“I say it is useless to waste your life on one path, especially if that path has no heart. Before you embark on it you ask the question: Does this path have a heart?”
When I begin to wallow in the mires of “purpose,” I try to immediately remind myself of that thing we can all count on: death. Our bodies, brains, perceptions, aspirations, memories, senses of hope and nostalgia, and any sense of purpose we acquired along the way, will eventually crumble, vaporize, and vanish into the ether.
No one can refute me on this one. I’m supremely confident in its validity. This paper explicitly expresses that we have NOT chosen nihilism (turn to page one). It is in this spirit that I venture boldly forth into the realm of purpose for all shiny, bushy-tailed, budding college students.
Turn to page 86 of your Cat’s Tale Student Hand Book and you’ll find an attractive and simple outline for discovering your personal mission. It begins as follows: “If you can identify your mission—a plan that defines your personal sense of purpose and meaning in life, who you are and who you want to be—you are far more likely to accomplish what you set out to do.”
As far as I can tell, the college student is supposed to be cultivating his or her potential self; this is to say, that we are told to situate ourselves in the context of the future. Why else would they make me do something so ridiculous as to choose a major?
“Go ahead!” they say, “Choose that sparkling self of the future and begin to mold yourself in its image. Do this. Begin immediately.” This mentality infuriates me, and I often cite its ridiculousness when procrastinating in the face of that ten-page paper.
It’s likely that this paper would explore something I’m really into. I probably really love the professor. Then, in all likelihood the voice of Richard Sugarman will echo in hoarse grandeur through the caves of my brain: “The truth is in finishing.”
I will then groan and scrunch my face, realizing that the only thing I “finished” that day was a turkey sandwich.
There is something in us that seeks permanence, and finds meaning there. Things get sticky when virtually every facet of our identity is destined to perish. If you believe that you will live on through your great works of genius, or even through your progeny, know that in 5 billion years or so, the sun will explode and obliterate the earth.

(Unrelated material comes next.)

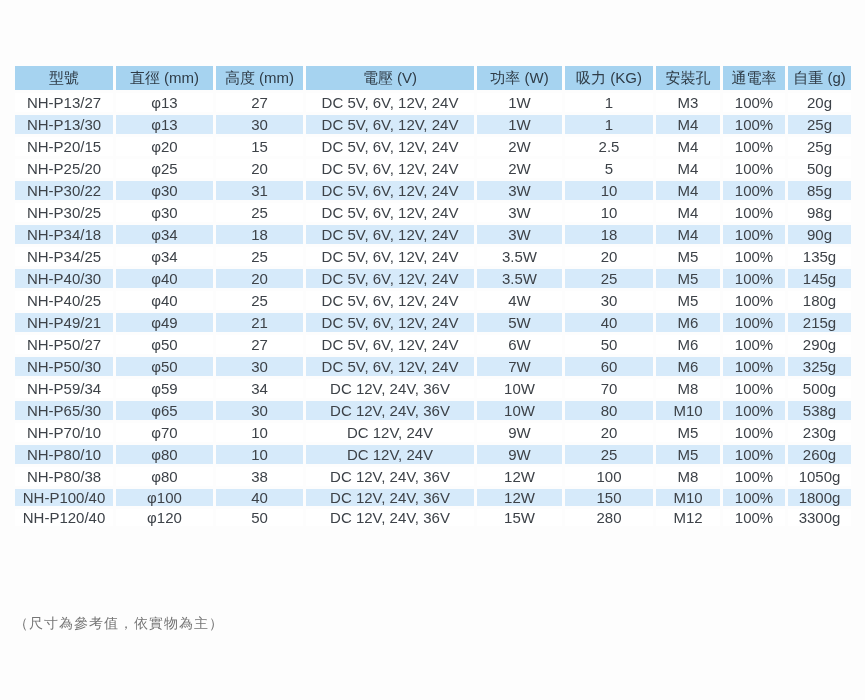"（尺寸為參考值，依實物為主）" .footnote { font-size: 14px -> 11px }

Even if your only value is personal growth, you certainly can’t tackle it from a temporal standpoint. And the minute you choose to live only in the now, especially in a college dormitory, you can expect total chaos to swiftly follow.
So what the fuck are we supposed to do? If you want to get spiritual, you could begin the search for what will exist in you after all your progeny becomes the swirling stuff of a planetary nebula. Or you could completely let go of traditional ambition and resolve to just be happy.
You could also get really solid, completely surefooted, in your knowingness that the past and the future don’t exist, that all you’ve ever really got is the present moment, and that the thing most likely to bring you that super potent mix of happy is doing the hard shit that you love—and finishing.